The discovery was made by Kirsten Pelz-Stelinski, an associate professor of entomology and nematology at the UF/IFAS Citrus Research and Education Center.
Pelz-Stelinski and her team were able to reduce the HLB disease pathogen in the psyllid and in citrus, leading to less transmission and a potential reduction in disease severity.
“The intent of this research was to find alternative, environmentally friendly tools for psyllid management as current pest management strategies have led to the development of resistance among Asian citrus psyllid populations,” said Pelz-Stelinski. “Understanding the relationships of essential bacteria needed for insect survival provides potentially important targets for control strategies that use bactericides.

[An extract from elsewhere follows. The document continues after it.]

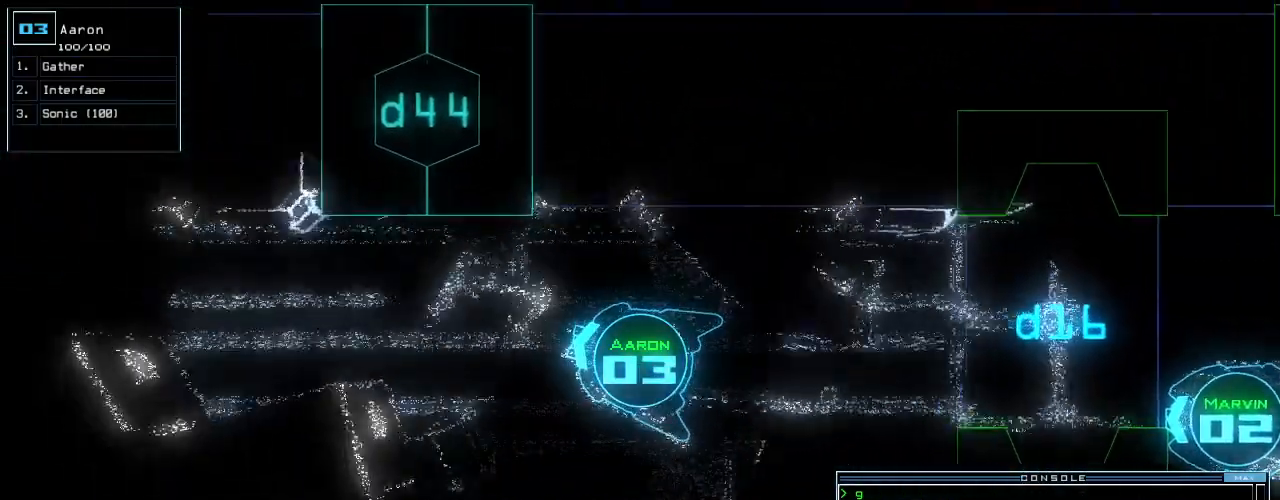
{"keys": ["up"], "events": [[160, "left", "down"], [220, "left", "up"]]}
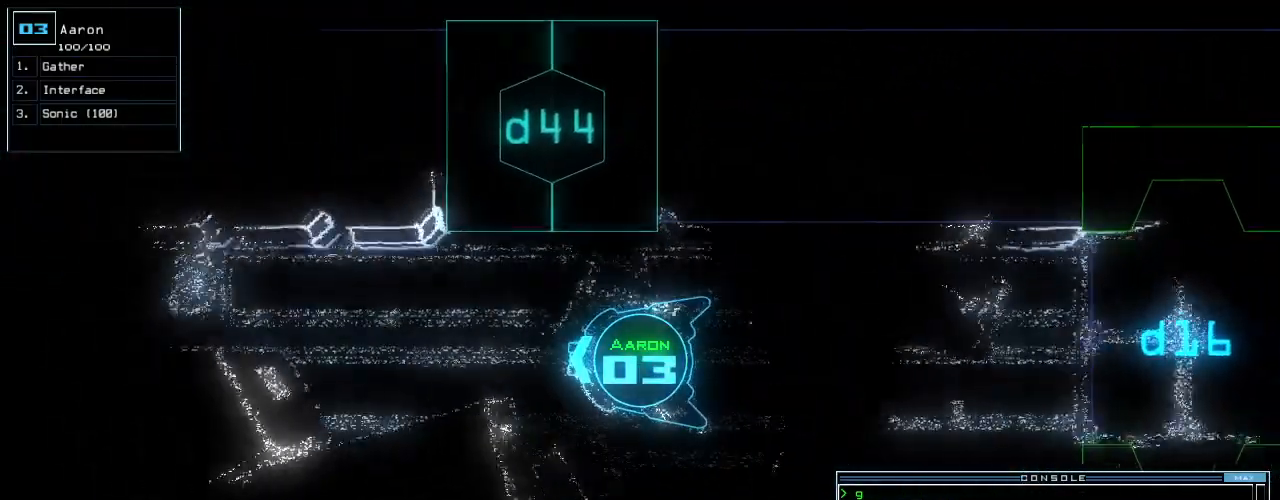
{"keys": ["up"], "events": [[80, "right", "down"], [260, "right", "up"], [320, "left", "down"], [420, "left", "up"]]}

Disrupting how the psyllid acquires and processes the pathogen while impacting the nutrition and fitness of the psyllid may provide an alternative management tool in controlling transmission of the HLB pathogen.”
Researchers also looked at treating the roots of HLB-infected citrus trees with specific types of FANA ASO. They found significant reductions of the HLB-causing bacteria in the tree during a 30-day trial.
The researchers conducted their experiments in a lab setting and with citrus materials in a controlled environment. The next step would be to assess how the …..
Learn more about HLB Control: A New Potential Method on the Citrus Industry website.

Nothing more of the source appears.